What happens to you? In a general sense, nothing. If missing the flight was deliberate you will almost certainly lose the value of your ticket. If it was accidental the airline may assist in moving you to a later flight, although in many cases they have no obligation to do so. Nothing here is "illegal" as such, and I would not expect any legal implications in general, however that could vary significantly depending on the country involved and the exact reason for you not taking the flight.
What would happen to the other passengers on the plane? You didn't ask this one, but the answer is that they will almost certainly be delayed as a result of your actions. Depending on the length of the delay, this could cause them to miss connecting flights or other appointments.
In short, don't do this. If it happens accidentally (eg, you fall asleep in the airport and miss you flight) then so be it - but doing anything like this deliberately would be a poor move on your behalf.

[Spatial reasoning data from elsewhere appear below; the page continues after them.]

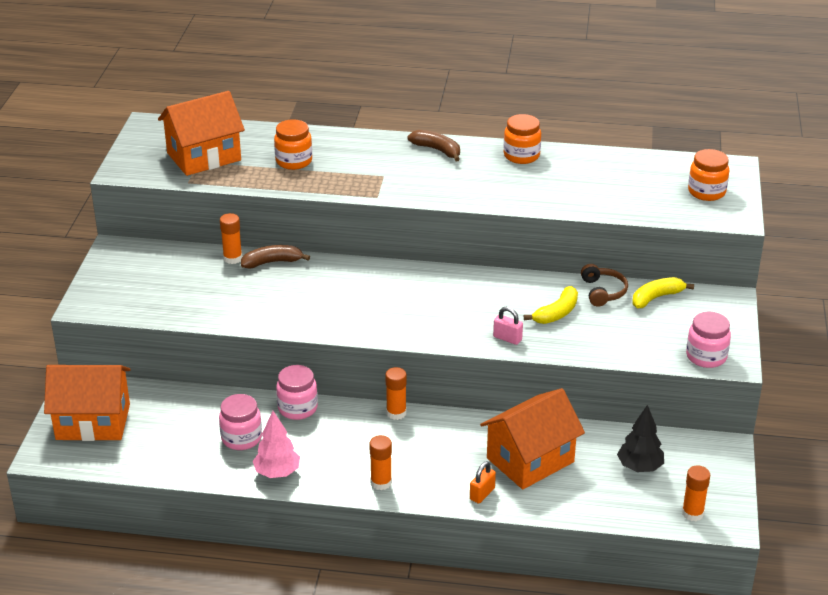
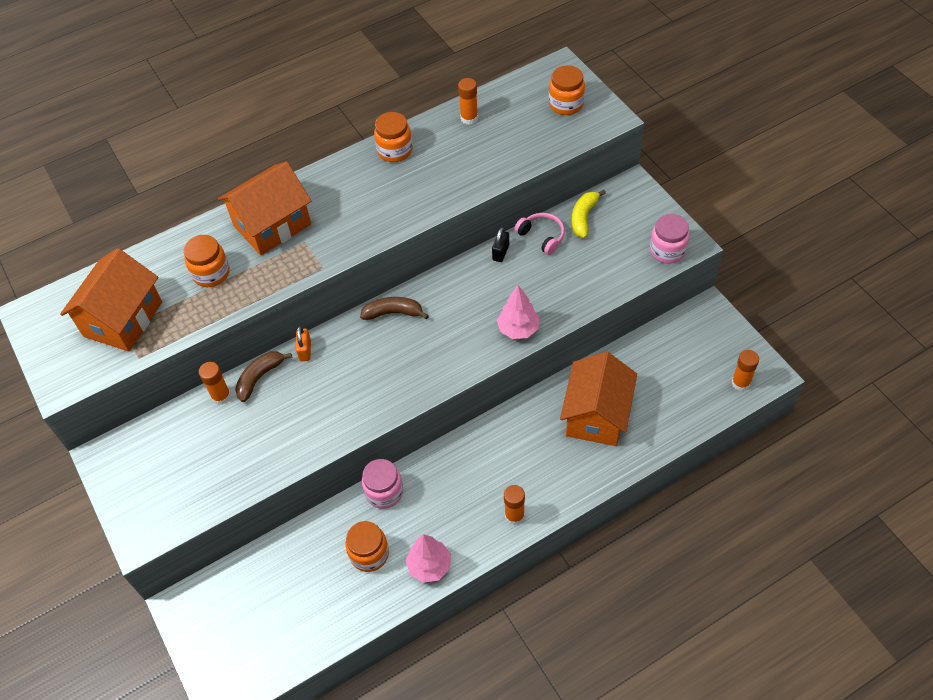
camera: 35 degrees left, 20 degrees up
orange house [44,365,131,441] -> orange house moved to [218,161,311,255]
pink jar [219,394,262,450] -> orange jar [345,521,389,572]
orange glue stick [386,367,407,420] -> orange glue stick moved to [458,78,478,125]
brown banana [407,130,460,161] -> brown banana moved to [360,297,429,320]
orange padlock [470,462,496,504] -> orange padlock moved to [296,326,311,361]
pink padlock [493,307,523,345] -> pink tree [497,285,540,339]
yellow banana [524,286,578,324] -> none
brown headphones [581,264,628,307] -> pink headphones [514,213,565,255]
black tree [617,405,664,472] -> none
none -> black padlock [492,227,509,262]

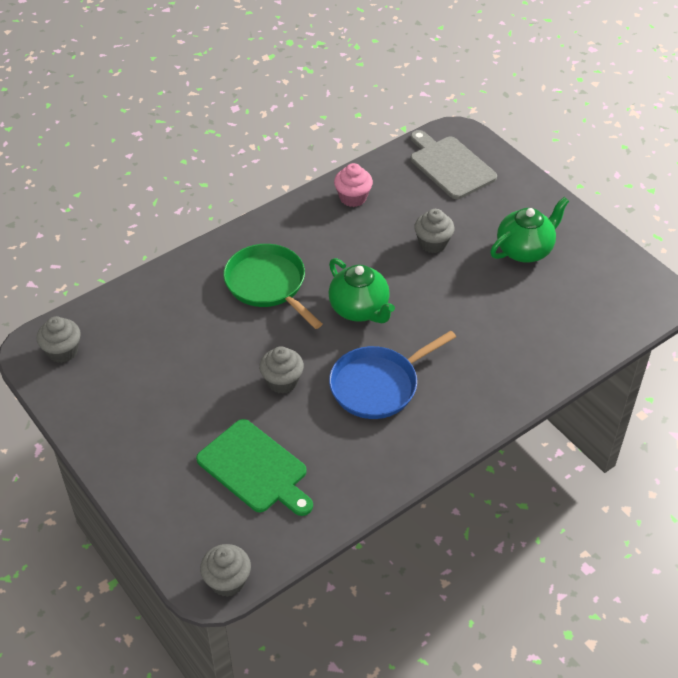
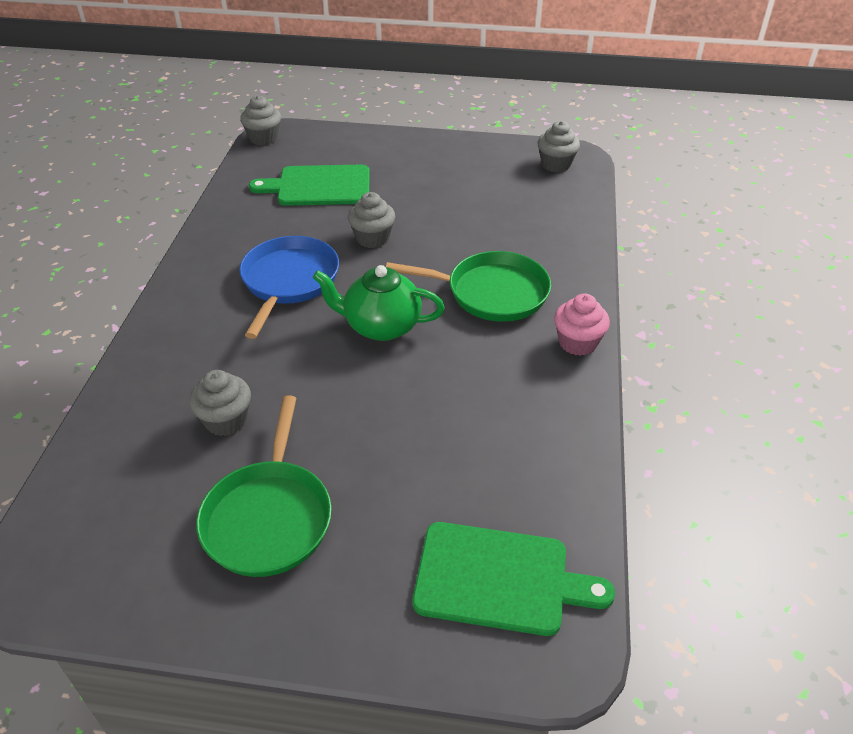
camera: 135 degrees right, 5 degrees down
pink cupcake [334,163,373,207] -> pink cupcake moved to [554,293,610,356]
grey cutting board [411,130,497,199] -> green cutting board [413,522,615,636]
grey cupcake [414,209,455,253] -> grey cupcake moved to [189,370,251,436]
green teapot [490,197,569,263] -> green pan [196,395,332,577]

Note that if you are travelling with someone else (presuming you are both on the same booking) and one of you boards, then there are a few added complications. Firstly, once they realize that your companion has boarded but you have not, they will question that person as to where you are. It is unlikely that they will remove that person from the flight, but it's possible.
Presuming you check-in together (or possibly even if you don't) it's possible that the baggage will end up being checked under the other passengers name, or their baggage being checked under your name. Thus it's possible that their bags will be removed, but that yours will fly (or some other random combination).
If the situation ever did occur where you needed to remove yourself from the flight after check-in, the only right option is to go to the airline IMMEDIATELY and let them know. This will give them additional time to find your bag (preferably before it's even placed on the aircraft), will likely avoid delaying the flight, and will make everyones life - including yours - much easier.